Permanently Deleted

  • Good_Username [they/them,e/em/eir]
    ·
    4 years ago

    You know what gets me about this whole situation? People who are against the use of puberty blockers nearly always cite the fact that the vast majority children who get them for gender-related reasons later go on to take cross-sex hormones. And like, yeah, if puberty blockers are hard to get (and they are) then only the most obviously trans teens are going to have them prescribed. And guess what? A teen who is super, obviously trans is almost certainly going to want/need hormones.

    It's just an infuriating twisting of statistics to try and paint puberty blockers as an irreversible decision that teens are unable to make when that's just not true if you think about it for half a second.

    All in all, the whole "let's force trans kids to experience the wrong puberty because there's a microscopic chance that maybe a cis kid might experience the wrong puberty if we let trans kids be happy" pisses me off to no end.

    • ynyjn [he/him]
      ·
      4 years ago

      People who are against the use of puberty blockers nearly always cite the fact that the vast majority children who get them for gender-related reasons

      I really don't feel like going and reading that garbage again, but iirc that was actually a big part of the ruling. The judge said that because most people who get puberty blockers eventually go on to get HRT, the decision to get puberty blockers is actually a massive life-changing decision and not something that can be reversed later on with relatively little consequence. She also kept complaining that they haven't collected data on every random thing she could think of (e.g. what percentage of people on puberty blockers are autistic) and inferred from that that it's actually a highly experimental treatment.
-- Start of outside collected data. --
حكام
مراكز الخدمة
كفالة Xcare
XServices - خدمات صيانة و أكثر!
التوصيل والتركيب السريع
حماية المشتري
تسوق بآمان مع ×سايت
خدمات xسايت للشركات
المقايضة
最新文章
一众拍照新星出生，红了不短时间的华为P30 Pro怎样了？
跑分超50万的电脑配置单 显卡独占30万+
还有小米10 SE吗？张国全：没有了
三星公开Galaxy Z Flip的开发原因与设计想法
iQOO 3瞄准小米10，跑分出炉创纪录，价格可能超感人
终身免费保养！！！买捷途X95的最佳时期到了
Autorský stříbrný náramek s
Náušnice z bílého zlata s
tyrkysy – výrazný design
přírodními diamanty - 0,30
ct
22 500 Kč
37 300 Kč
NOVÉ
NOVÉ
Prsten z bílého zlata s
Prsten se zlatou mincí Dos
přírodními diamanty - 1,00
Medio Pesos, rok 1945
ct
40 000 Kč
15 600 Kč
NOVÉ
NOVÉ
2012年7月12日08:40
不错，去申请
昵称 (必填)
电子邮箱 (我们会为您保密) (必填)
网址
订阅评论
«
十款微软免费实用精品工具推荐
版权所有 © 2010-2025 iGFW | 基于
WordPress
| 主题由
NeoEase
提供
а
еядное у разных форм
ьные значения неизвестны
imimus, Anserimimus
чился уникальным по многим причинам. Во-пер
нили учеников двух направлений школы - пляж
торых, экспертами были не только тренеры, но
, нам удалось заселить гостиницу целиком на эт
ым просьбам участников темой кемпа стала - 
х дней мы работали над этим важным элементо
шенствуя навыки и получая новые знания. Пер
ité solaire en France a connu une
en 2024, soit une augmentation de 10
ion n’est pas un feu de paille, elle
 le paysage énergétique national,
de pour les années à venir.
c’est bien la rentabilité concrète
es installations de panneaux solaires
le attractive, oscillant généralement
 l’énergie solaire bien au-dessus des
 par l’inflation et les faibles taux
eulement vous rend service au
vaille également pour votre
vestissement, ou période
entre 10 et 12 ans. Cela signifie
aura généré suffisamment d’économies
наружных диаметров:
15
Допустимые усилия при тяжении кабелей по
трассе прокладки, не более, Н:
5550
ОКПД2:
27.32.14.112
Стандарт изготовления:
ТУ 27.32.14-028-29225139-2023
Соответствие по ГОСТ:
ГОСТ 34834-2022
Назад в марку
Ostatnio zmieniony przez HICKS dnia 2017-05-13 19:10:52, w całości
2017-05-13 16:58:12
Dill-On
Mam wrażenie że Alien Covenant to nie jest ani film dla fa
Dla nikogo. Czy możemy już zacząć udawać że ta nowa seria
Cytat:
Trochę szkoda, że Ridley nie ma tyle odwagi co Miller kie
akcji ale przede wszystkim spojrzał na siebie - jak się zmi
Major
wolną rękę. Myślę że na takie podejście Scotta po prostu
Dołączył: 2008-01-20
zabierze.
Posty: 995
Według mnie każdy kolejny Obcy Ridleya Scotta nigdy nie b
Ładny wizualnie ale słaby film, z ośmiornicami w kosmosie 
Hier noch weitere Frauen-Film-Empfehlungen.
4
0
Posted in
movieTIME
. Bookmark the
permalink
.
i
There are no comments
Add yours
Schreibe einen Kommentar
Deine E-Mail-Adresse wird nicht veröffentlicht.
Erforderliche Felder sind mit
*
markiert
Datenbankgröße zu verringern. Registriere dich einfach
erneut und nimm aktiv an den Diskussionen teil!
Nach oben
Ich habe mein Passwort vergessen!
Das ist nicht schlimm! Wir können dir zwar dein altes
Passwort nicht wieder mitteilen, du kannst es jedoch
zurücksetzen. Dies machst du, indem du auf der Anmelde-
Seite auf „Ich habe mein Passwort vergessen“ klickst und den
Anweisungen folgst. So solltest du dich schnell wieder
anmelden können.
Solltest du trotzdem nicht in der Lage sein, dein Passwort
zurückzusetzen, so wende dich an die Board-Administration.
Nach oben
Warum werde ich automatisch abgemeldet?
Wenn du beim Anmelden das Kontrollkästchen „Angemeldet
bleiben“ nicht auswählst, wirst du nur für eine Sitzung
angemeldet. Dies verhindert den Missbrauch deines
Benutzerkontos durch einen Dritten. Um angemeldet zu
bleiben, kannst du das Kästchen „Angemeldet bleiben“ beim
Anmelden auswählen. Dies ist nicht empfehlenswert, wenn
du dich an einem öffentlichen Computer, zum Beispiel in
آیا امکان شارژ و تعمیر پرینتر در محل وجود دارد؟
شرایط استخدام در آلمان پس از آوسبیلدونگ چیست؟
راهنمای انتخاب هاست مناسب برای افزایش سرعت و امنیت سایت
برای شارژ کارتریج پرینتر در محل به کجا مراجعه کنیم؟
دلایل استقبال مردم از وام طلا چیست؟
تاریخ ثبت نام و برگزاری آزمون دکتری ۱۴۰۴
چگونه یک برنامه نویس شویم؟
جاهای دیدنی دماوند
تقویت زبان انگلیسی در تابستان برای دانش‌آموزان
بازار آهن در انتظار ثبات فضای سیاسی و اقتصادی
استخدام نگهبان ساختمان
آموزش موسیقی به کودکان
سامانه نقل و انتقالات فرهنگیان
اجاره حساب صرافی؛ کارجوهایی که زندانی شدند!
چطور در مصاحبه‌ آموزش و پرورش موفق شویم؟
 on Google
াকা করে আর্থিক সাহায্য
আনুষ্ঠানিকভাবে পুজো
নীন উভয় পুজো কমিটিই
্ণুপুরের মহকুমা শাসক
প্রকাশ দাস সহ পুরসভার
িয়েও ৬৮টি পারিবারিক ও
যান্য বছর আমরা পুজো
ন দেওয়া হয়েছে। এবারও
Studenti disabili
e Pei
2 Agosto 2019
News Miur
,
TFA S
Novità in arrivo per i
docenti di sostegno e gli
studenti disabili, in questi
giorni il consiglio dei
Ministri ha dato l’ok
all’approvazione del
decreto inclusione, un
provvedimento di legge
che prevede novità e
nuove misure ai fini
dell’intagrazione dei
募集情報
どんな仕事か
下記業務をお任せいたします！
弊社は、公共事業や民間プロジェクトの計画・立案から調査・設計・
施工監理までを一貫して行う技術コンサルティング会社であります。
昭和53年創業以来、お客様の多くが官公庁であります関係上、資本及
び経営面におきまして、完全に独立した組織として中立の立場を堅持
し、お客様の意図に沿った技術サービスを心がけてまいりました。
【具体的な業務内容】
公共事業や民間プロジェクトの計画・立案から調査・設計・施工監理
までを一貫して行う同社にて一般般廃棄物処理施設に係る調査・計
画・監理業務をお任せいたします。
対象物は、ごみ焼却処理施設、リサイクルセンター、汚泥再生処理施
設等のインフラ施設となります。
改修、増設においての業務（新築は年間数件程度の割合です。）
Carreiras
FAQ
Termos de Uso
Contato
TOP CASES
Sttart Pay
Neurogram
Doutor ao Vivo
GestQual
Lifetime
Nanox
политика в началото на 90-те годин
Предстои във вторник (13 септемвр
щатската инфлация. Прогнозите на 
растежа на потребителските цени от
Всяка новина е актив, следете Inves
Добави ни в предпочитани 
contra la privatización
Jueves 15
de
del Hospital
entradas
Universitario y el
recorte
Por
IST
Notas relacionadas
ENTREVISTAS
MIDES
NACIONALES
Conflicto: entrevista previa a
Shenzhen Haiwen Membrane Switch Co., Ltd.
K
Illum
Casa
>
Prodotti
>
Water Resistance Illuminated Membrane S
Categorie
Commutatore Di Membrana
      Everything about this is just so outrageous. The fact that they got to cherrypick two highly atypical people to bring the case - a detransitioner and a parent trying to stop their kid from transitioning - while no trans people or organizations were allowed to intervene. The fact that the sole defendant (the part of the NHS that provides gender services to kids) is not exactly fully on board with trans people and failed to vigorously defend themselves, e.g. they declined to argue that parents could consent on behalf of their kids even if the kids themselves can't. The fact that the judge who wrote the ruling is the daughter of a fucking baron and went to an exclusive private school.

      And supposedly some of the people involved in bringing the case were mainly motivated by trying to weaken the principle that kids can get medical treatment without their parents' approval or knowledge, provided that they're capable of understanding it. Now they've successfully argued that puberty blockers are just too fucking complicated for 15-year-olds to understand (and even 17-year-olds, unless they have a judge helping them), they're probably going to try and make the same arguments about abortion, contraception, STI tests and who knows what else.

      • Good_Username [they/them,e/em/eir]
        ·
        4 years ago

        I hadn't even thought about the fact that this ruling could very easily be used to undermine reproductive healthcare for teens. That makes me sick. And using transphobia as a weapon to do it, that's awful. Layers and layers of awful.